EXERCISE PROMPT: Would you restate the entries below word for word, leaving out the images?

═══ DATA EXCERPTS ═══

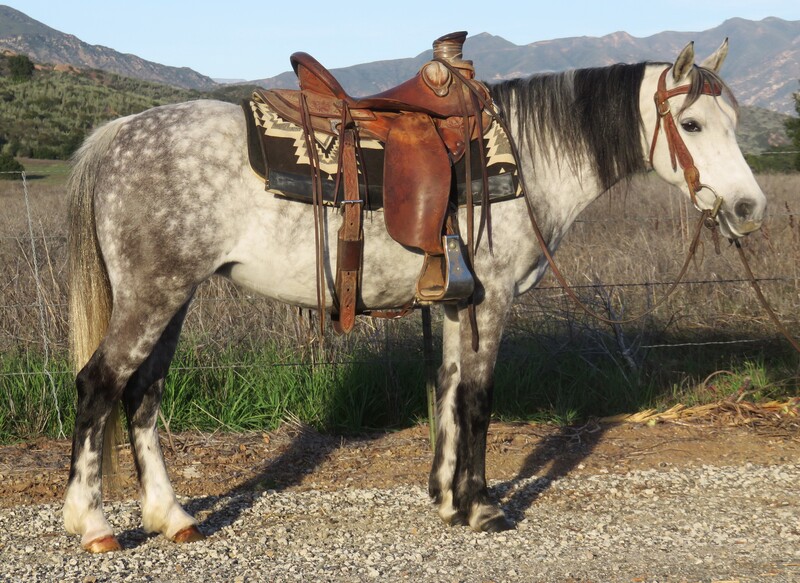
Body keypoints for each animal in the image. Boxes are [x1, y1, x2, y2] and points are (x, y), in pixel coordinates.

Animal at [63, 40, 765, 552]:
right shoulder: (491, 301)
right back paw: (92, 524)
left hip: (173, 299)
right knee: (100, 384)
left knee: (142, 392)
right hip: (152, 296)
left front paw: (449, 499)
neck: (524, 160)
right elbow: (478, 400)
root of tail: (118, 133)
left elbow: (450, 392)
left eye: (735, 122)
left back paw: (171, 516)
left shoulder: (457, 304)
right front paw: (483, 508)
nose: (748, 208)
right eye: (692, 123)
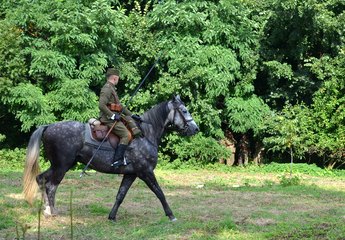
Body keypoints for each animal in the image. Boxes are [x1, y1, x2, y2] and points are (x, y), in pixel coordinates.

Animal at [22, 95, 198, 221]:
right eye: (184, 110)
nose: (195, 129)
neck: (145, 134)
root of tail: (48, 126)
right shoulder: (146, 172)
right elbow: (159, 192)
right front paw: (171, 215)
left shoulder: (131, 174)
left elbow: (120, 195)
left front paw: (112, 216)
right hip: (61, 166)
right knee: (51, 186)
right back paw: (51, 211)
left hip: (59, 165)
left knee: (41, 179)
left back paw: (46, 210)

═══

TASK ANSWER:
Body keypoints for each animal in the image. Boxes are [x1, y1, x2, y2] and points are (x, y), in pixel coordinates.

Animal at [63, 40, 765, 552]:
right shoulder: (491, 301)
right back paw: (92, 524)
left hip: (173, 299)
right knee: (100, 384)
left knee: (142, 392)
right hip: (152, 296)
left front paw: (449, 499)
neck: (524, 160)
right elbow: (478, 400)
root of tail: (118, 133)
left elbow: (450, 392)
left eye: (735, 122)
left back paw: (171, 516)
left shoulder: (457, 304)
right front paw: (483, 508)
nose: (748, 208)
right eye: (692, 123)
Body keypoints for each animal in the image. Boxes are [x1, y1, x2, y2] and points are (x, y), in pixel coordinates.

Animal at [22, 95, 198, 221]:
right eye: (184, 110)
nose: (195, 129)
neck: (145, 134)
root of tail: (48, 126)
right shoulder: (146, 172)
right elbow: (159, 192)
right front paw: (171, 215)
left shoulder: (131, 174)
left elbow: (120, 195)
left front paw: (112, 216)
right hip: (61, 166)
right knee: (51, 186)
right back paw: (51, 211)
left hip: (59, 165)
left knee: (41, 179)
left back paw: (46, 210)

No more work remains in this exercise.